Any concerns about IPR should be made transparent. Where record centres or the NBN Atlas publish data that contains third party rights they may not have authority to license, they are (in my view) ethically obliged to warn users so that users can make their own judgement about the suitability of the data for their purposes. Such an information warning may also reduced the potential legal liability for record centres and the NBN.
Creation of new biological records
There are a number of things we can do to ensure new biological records are collected with clear permissions that provide a basis for wide sharing and use.
The first is to make use of emerging technologies for biological recording, such as smartphone apps and standardised digital forms. Properly implemented, these technologies can reduce the potential for recorders to acquire IPR in the records they submit and/or make it easy to capture and record permissions to re-use those records.
This technological approach can empower citizen science schemes and the crowd-sourcing of observation data. However it may sometimes be too restrictive for types of biological recording that require more judgement and expertise, whether from experienced volunteers or professional surveyors.
Whether records are submitted digitally or in paper form, the records centre or scheme should ensure that the recorder grants (or confirms they have authorisation to grant) a worldwide, royalty-free, perpetual, non-exclusive licence to use any IPR in the record, including a right to sub-license. This is the minimum permission necessary to ensure that the record can be published as open data, either individually or collated with other records.
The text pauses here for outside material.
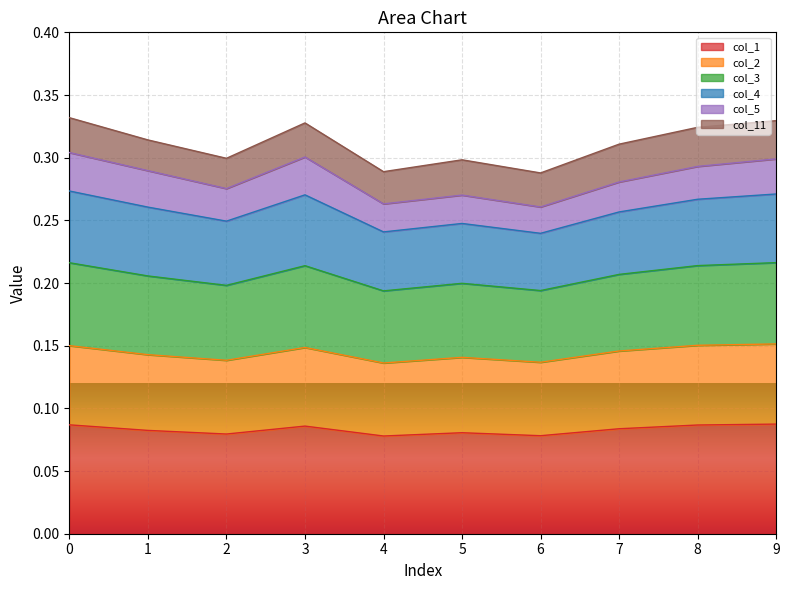

How many lines are shown in the chart?

6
Even if the records centre or scheme has no settled intention to publish the record as open data, obtaining permission on this basis will provide the maximum scope for dissemination and use for their own purposes.
If there is a plan or policy to publish the data under a specific open licence, such as CC BY or the OGL, it's a good idea to signpost that licence to the recorder at the point of submission. This will help them understand the ways in which their data may be used.
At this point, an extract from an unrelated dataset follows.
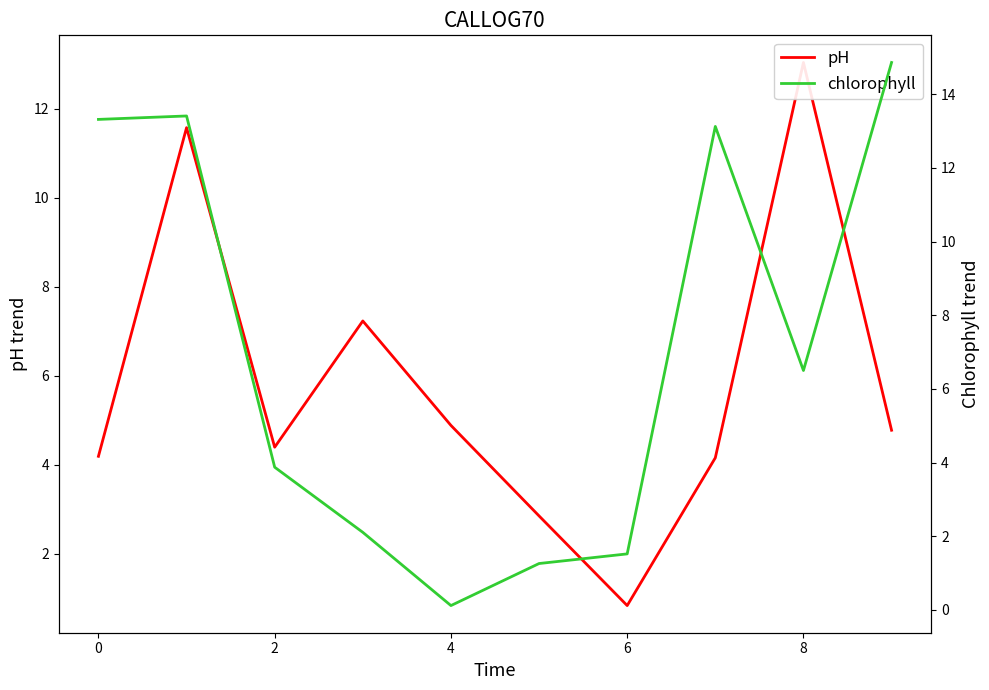

Which series has the largest range (max minus min)?

chlorophyll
One variation of this approach is to ask recorders to waive any IPR they may have in the records, perhaps with reference to the CC0 public domain dedication. CC0 is even more flexible than an open licence but will be a viable alternative only if the recorder is submitting records they have created themselves.
The NBN Trust has provided some model wordings for permission statements. However I recommend avoiding phrases like "environmental decision-making, education, research and other public benefit" as they are subject to interpretation and will restrict the scope for downstream use of the data.
There is a balance to be struck between the need to obtain permissions that are legally robust and the desire to avoid jargon that may discourage recorders from submitting data. Development of better processes for sharing data will depend on raising awareness of intellectual property rights and understanding how they contribute to securing the evidence base for biodiversity science.